BEGIN

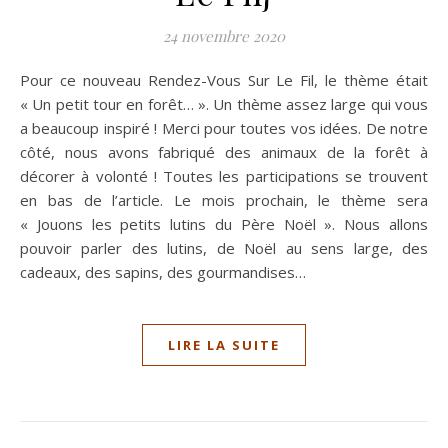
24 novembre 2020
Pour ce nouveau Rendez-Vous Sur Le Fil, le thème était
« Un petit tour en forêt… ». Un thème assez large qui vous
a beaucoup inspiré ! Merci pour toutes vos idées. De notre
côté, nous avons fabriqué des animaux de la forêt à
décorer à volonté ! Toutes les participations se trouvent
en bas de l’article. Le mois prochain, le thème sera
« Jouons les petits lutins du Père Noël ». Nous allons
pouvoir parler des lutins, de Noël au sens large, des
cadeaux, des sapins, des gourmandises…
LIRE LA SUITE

END
BEGIN

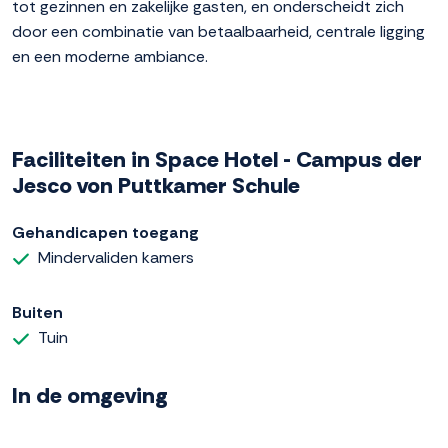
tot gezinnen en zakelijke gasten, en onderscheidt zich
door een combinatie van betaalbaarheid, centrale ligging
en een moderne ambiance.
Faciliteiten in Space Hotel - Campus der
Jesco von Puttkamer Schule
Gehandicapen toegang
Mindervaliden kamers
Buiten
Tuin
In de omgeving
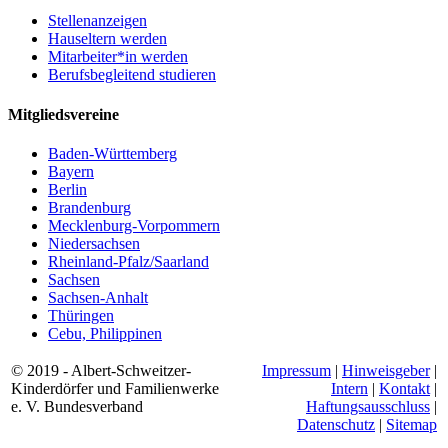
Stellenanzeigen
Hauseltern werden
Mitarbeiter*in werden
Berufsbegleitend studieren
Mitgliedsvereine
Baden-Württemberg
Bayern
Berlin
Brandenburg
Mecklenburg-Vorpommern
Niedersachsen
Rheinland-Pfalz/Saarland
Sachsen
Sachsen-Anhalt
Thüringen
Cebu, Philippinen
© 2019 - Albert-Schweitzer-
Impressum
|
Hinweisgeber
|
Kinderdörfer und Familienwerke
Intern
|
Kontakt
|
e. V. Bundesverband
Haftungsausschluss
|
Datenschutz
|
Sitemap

END

What you will do: The required answer is the run of lines above, starting at the line with "24 novembre 2020" and ending at the line with "côté, nous avons", reproduced exactly with both ends.

Answer to this exercise:
24 novembre 2020
Pour ce nouveau Rendez-Vous Sur Le Fil, le thème était
« Un petit tour en forêt… ». Un thème assez large qui vous
a beaucoup inspiré ! Merci pour toutes vos idées. De notre
côté, nous avons fabriqué des animaux de la forêt à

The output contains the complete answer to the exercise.